Ожидание продлилось недолго. Минут через пять дверь распахнулась, и я услышал тот самый прекрасный голос, который меня сегодня спас:
– Забабашкин, Вас отпустили?
– Да, Алёна, простите, не знаю Вашего отчества, – покивал я.
– Игоревна, – чуть смущённо произнесла та.
Её приятный голос успокаивал, и на душе появилась волнительная радость.
«Ничего себе, неужели я влюбился? Интересно, а она симпатичная? – неожиданно пришли в голову мысли. И я их сразу же постарался прогнать прочь. – Да какая разница, симпатичная она или нет? Может быть, она вообще замужем! Главное, что она уже третий раз за мою жизнь, старается мне помочь!»
Медсестричка тем временем подошла к тумбе, на которой стояли какие-то банки, открыла одну из них, перелила жидкость в миску и, подойдя ко мне, попросила поочерёдно приоткрывать веки. Сама же макала в эту жидкость вату и протирала ей область глаз.
После нескольких таких процедур она просушила мне лицо марлей и в каждый глаз закапала глазные капли, после чего протянула этот пузырёк с каплями мне.

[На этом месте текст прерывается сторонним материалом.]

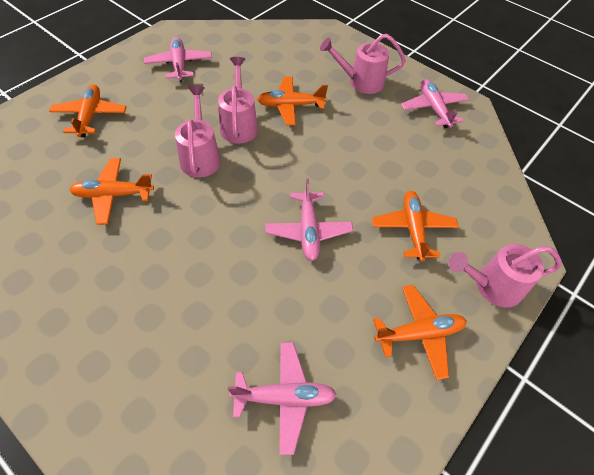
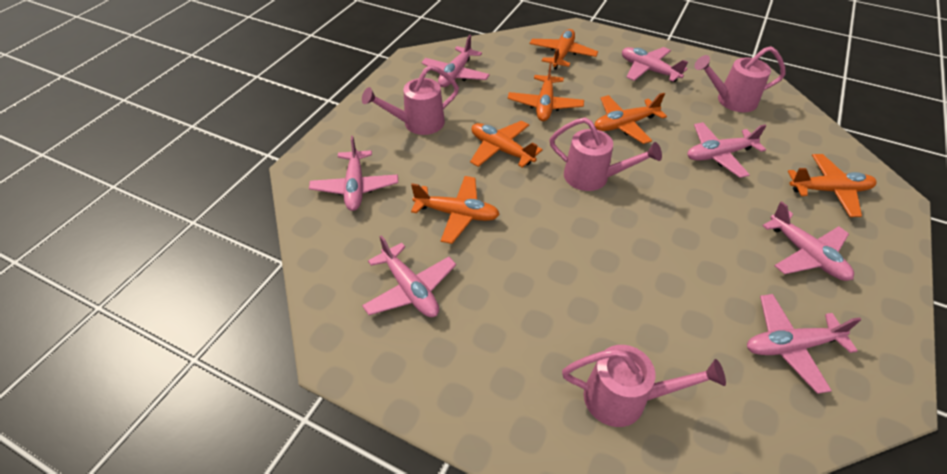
orange plane: [49,85,127,137] [70,158,154,225] [257,76,328,125] [372,191,459,262] [373,285,467,380] = 5 -> [411,176,500,244] [470,121,543,168] [508,61,584,121] [529,29,598,70] [595,93,667,144] [788,154,877,217] = 6
pink plane: [144,37,212,82] [228,342,337,455] [266,179,353,261] [401,79,469,128] = 4 -> [309,136,398,211] [362,235,456,317] [421,35,490,87] [622,47,688,82] [687,122,767,178] [747,294,862,394] [763,201,854,281] = 7

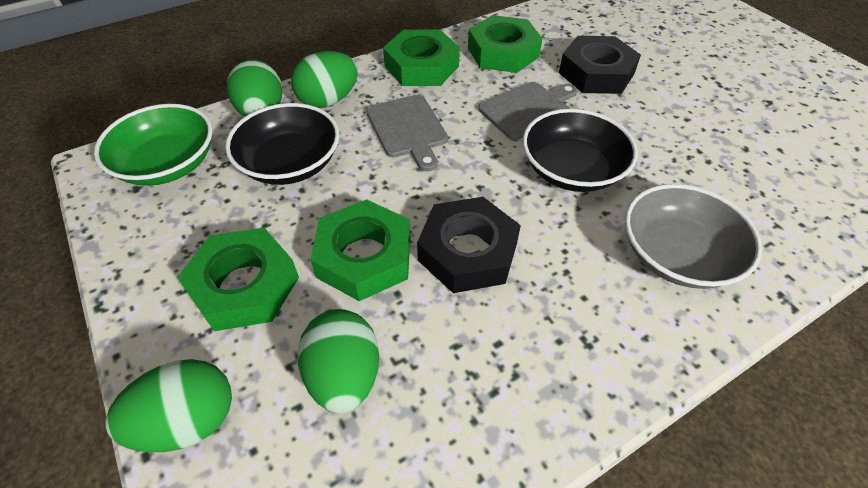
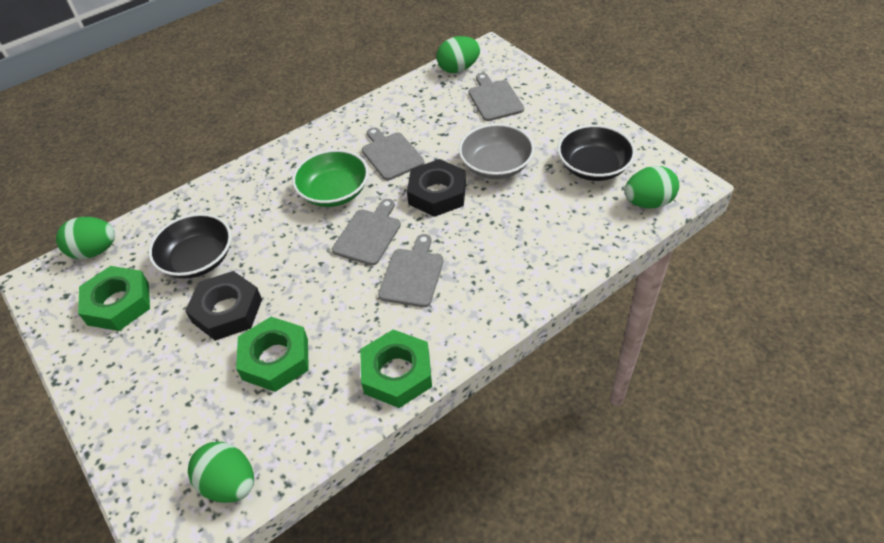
green nut: [177,228,299,331] [311,199,410,301] [383,30,460,86] [468,15,543,73] = 4 -> [78,266,150,331] [236,317,309,392] [360,330,432,408] = 3
grey cutting board: [366,95,448,171] [478,82,577,140] = 2 -> [332,199,401,266] [362,127,424,180] [378,234,444,307] [468,73,524,121] = 4

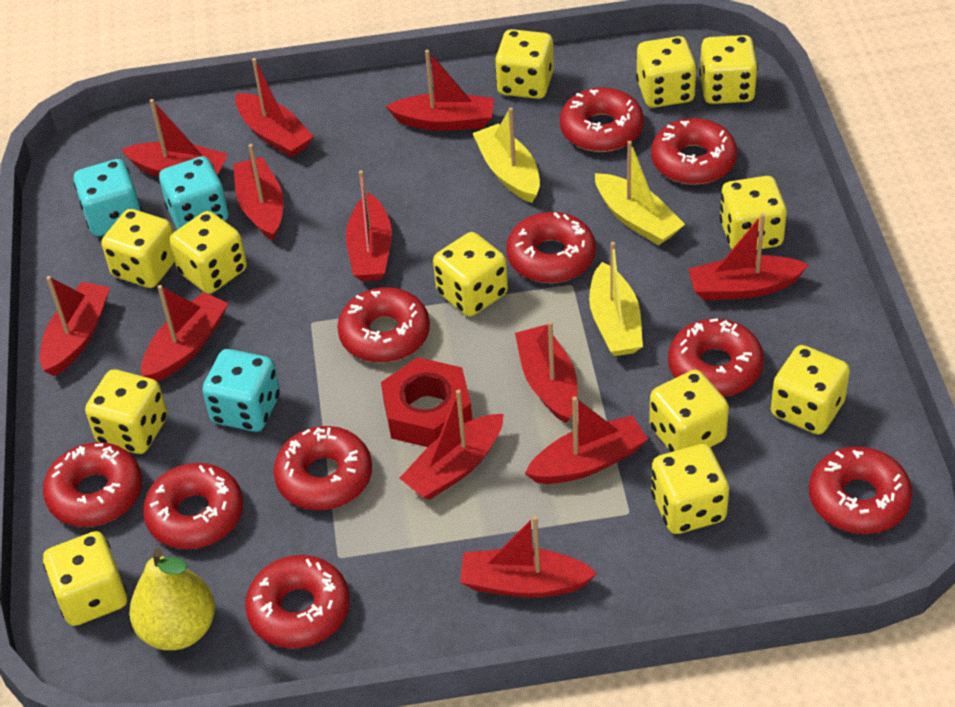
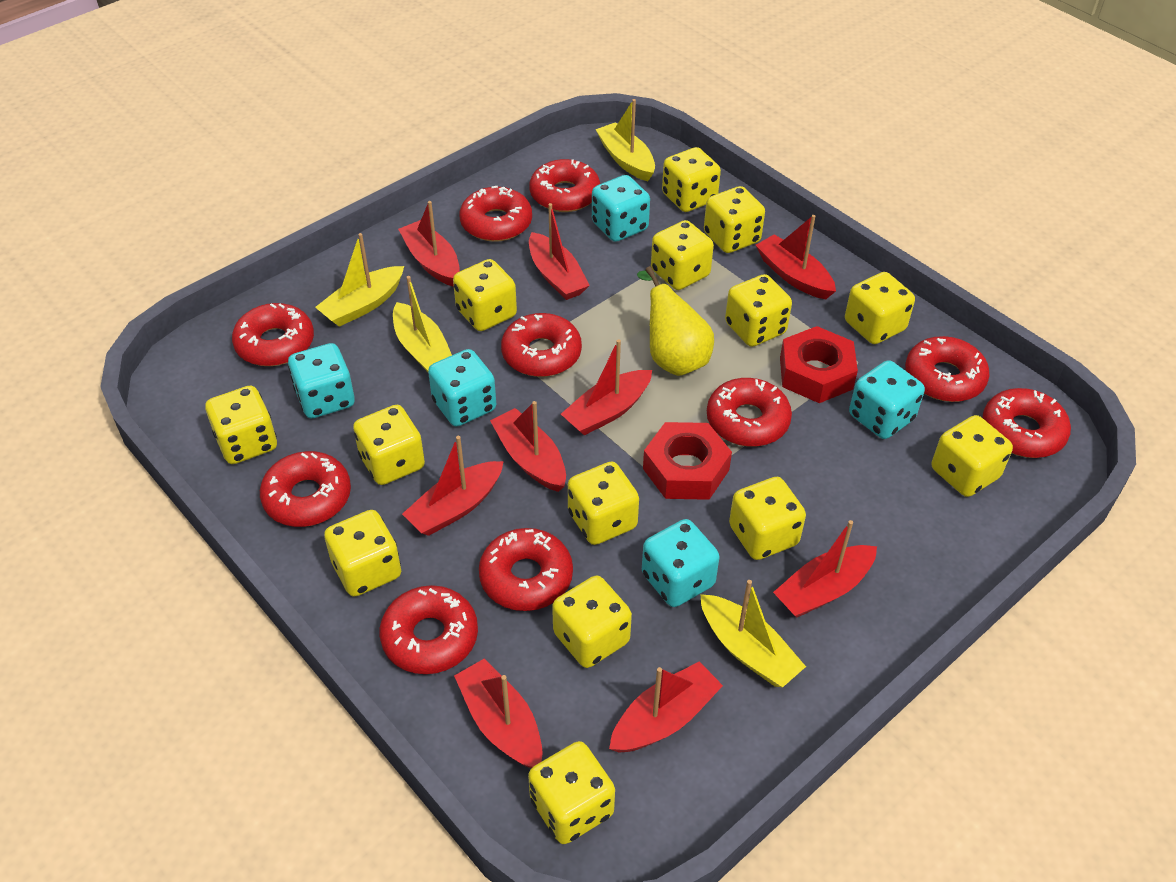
red boat: [40,276,110,376] [121,99,228,177] [141,285,228,381] [233,144,284,241] [235,58,314,158] [346,170,392,281] [385,50,494,131] [400,389,504,500] [460,516,597,598] [515,321,577,423] [525,397,648,484] [688,213,809,300] = 12 -> [398,201,460,287] [402,436,504,536] [454,659,543,769] [490,401,566,492] [529,203,590,300] [561,339,652,435] [609,661,723,753] [756,215,836,300] [773,520,877,617] = 9
red nut: [381,357,472,447] = 1 -> [643,422,732,500] [780,326,858,403] = 2
turquoise dice: [74,159,142,236] [159,156,229,229] [202,349,280,432] = 3 -> [288,343,355,418] [428,349,496,427] [592,175,650,242] [642,519,720,607] [849,360,925,439] = 5
yellow boat: [472,107,540,203] [589,242,643,356] [595,141,685,245] = 3 -> [315,233,404,327] [393,276,452,372] [595,99,655,181] [700,580,806,688] = 4
yellow dice: [43,531,127,626] [85,369,168,454] [101,209,175,288] [169,211,247,294] [433,232,508,316] [495,29,554,99] [636,36,697,108] [649,370,729,452] [651,444,729,534] [699,35,758,104] [719,176,787,250] [771,345,850,435] = 12 -> [205,385,277,464] [324,510,401,597] [353,405,425,485] [453,259,517,331] [528,741,615,844] [552,576,632,668] [568,461,639,545] [651,220,714,290] [662,147,721,212] [704,186,765,253] [725,274,792,347] [729,477,806,560] [845,272,915,344] [932,415,1013,497] = 14

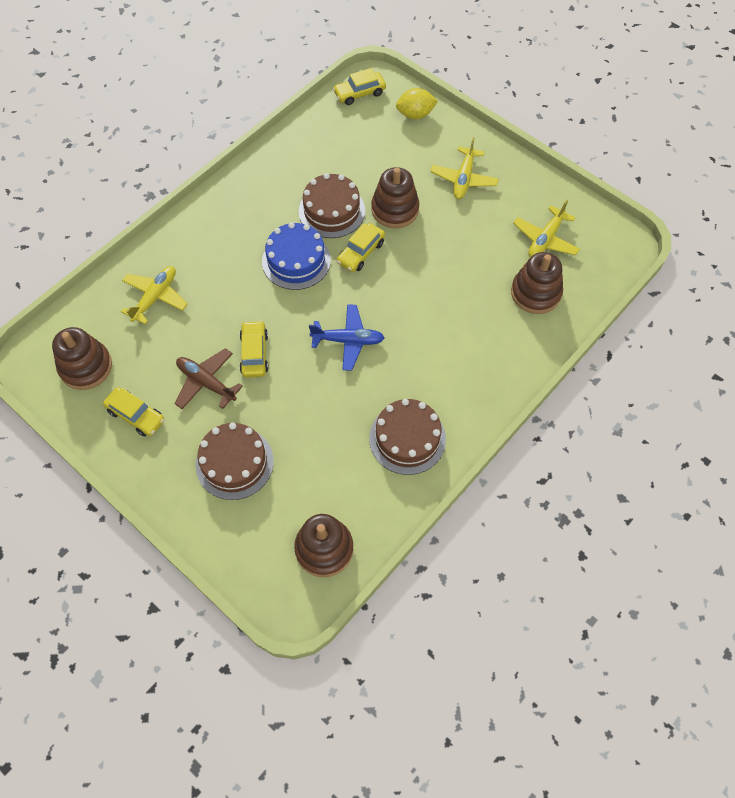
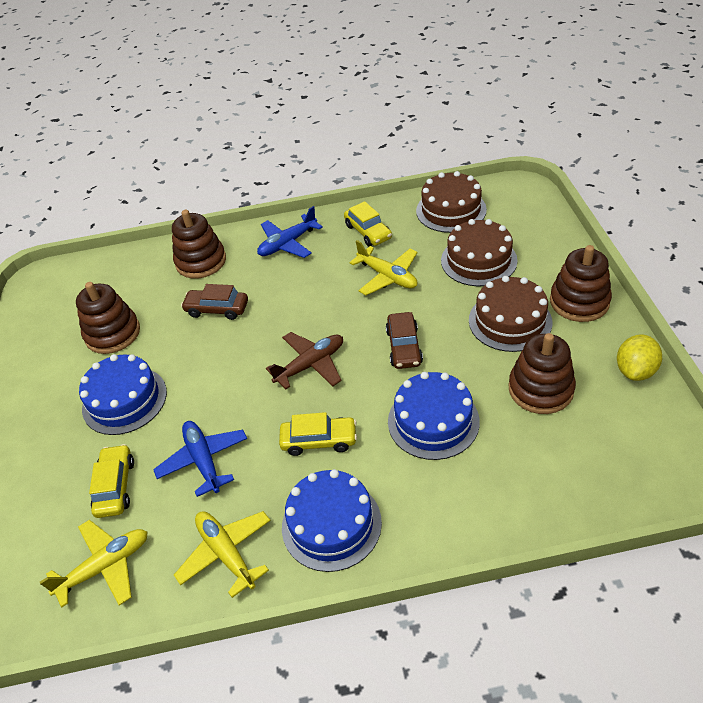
blue cake: [262,222,331,290] = 1 -> [79,354,167,435] [282,469,382,572] [388,372,480,460] = 3
blue plane: [309,304,385,371] = 1 -> [153,421,247,497] [257,206,323,258] = 2
brown car: none = 0 -> [181,284,248,320] [386,312,423,369] = 2
yellow car: [103,387,165,437] [239,320,269,377] [333,68,386,105] [337,223,385,272] = 4 -> [89,444,134,518] [279,412,357,456] [344,201,392,246] = 3

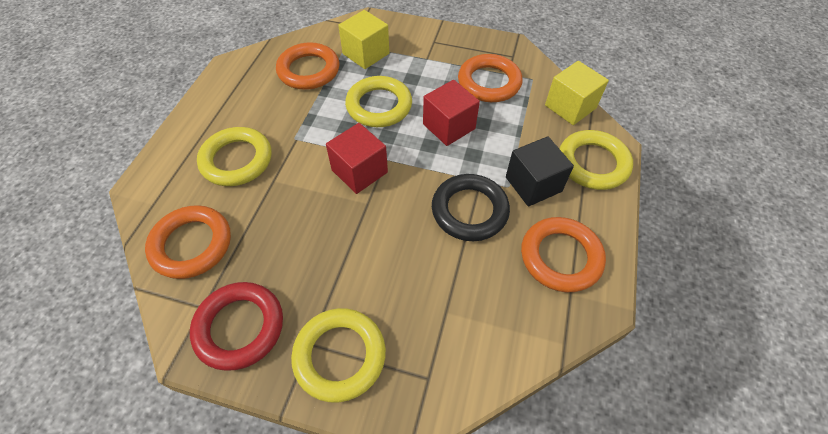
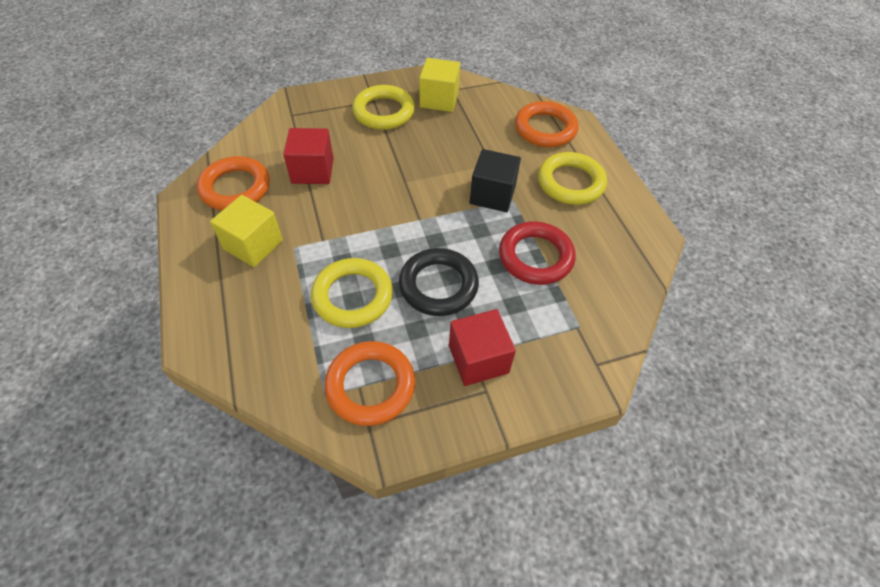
orange ring: [145,205,231,279] [276,42,339,90] [458,54,523,102] [521,217,606,292] = 4 -> [197,156,270,210] [324,341,415,426] [515,101,579,148] = 3
yellow ring: [197,127,271,186] [291,308,386,402] [345,76,412,127] [559,130,633,190] = 4 -> [311,258,393,328] [352,85,415,130] [538,152,607,205] = 3

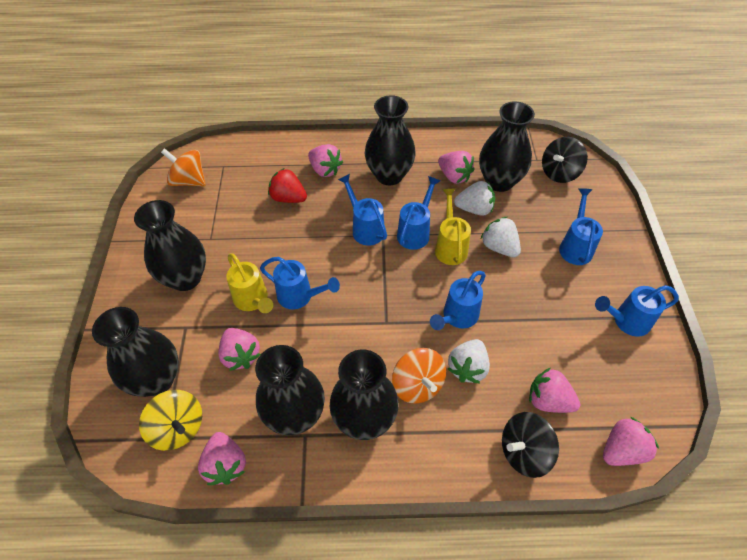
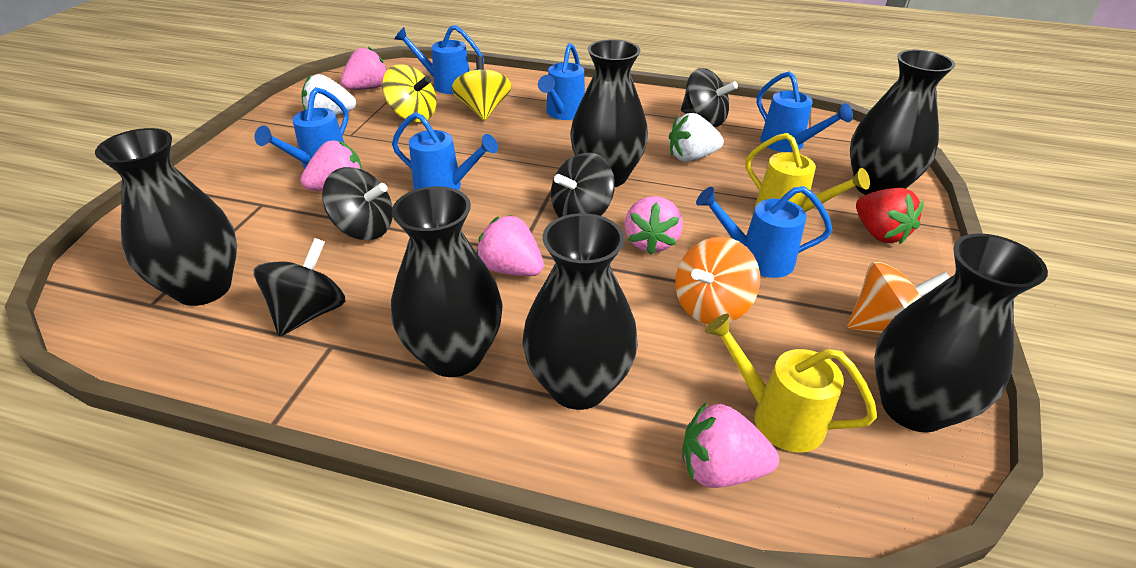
black spinning top: [502,412,559,478] [542,137,588,183] = 2 -> [254,238,346,336] [322,167,393,240] [551,152,615,218] [681,68,738,127] = 4
pink strawberry: [198,432,246,485] [218,328,261,371] [308,144,343,177] [438,151,475,184] [529,368,580,413] [603,417,659,466] = 6 -> [300,140,362,191] [341,47,387,90] [476,215,544,276] [625,196,683,255] [682,403,779,488] = 5
white strawberry: [448,339,490,383] [454,181,495,216] [481,217,521,257] = 3 -> [301,74,356,116] [669,113,724,162] = 2
yellow spinning top: [139,390,202,451] = 1 -> [382,64,436,122] [452,56,511,121] = 2

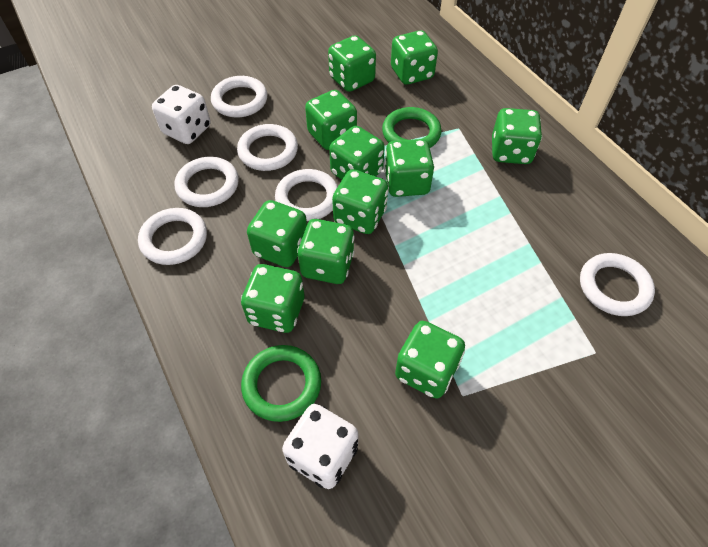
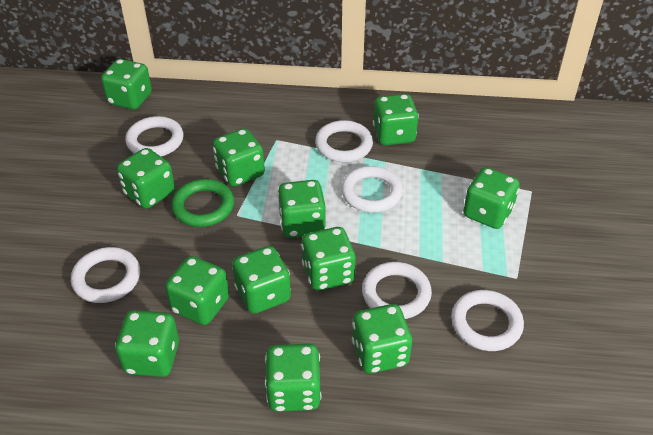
green dice: [241,264,304,333] [247,200,307,267] [297,219,355,284] [305,90,357,150] [328,35,376,92] [329,126,385,180] [332,169,388,234] [384,139,434,197] [391,30,438,85] [395,321,465,399] [492,108,542,164] = 11 -> [101,59,152,110] [115,310,179,377] [117,148,175,209] [165,256,229,325] [213,128,265,187] [232,246,291,314] [265,344,321,412] [277,180,326,238] [301,227,356,290] [352,304,412,374] [373,94,419,145] [463,167,520,229] = 12
green ring: [241,345,321,422] [382,107,442,148] = 2 -> [171,179,234,227] = 1
white dice: [152,85,211,144] [282,404,358,489] = 2 -> none = 0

– Закапывайте их себе, Забабашкин, три раза в день. По две капли. Запомнили?
– Да, – кивнул я.
– Доктор сказала, что пару дней будете у нас под наблюдением, так что капать пока буду их Вам я. Приходите в процедурный кабинет. Он оборудован примерно по центру этого этажа. Увидите, там табличку на двери прибили. Ну, а если вдруг там никого не будет, то закапывайте сами. Я могу быть на операции или ранеными заниматься. Их сейчас много. Но, когда я там есть, то приходите, всё сделаем в лучшем виде!
– Как скажете. Раз надо, то готов отбросить свою гордыню и полностью поступить в Ваше распоряжение, – пошутил я, улыбнувшись размытому силуэту девушки.
К моей радости, капли почти сразу начали действовать. Ощутил даже какое-то лёгкое жжение. Надел очки, поморгал и открыл глаза. Слёзы почти перестали течь и я, обрадовавшись этому факту, посмотрел на свою спасительницу.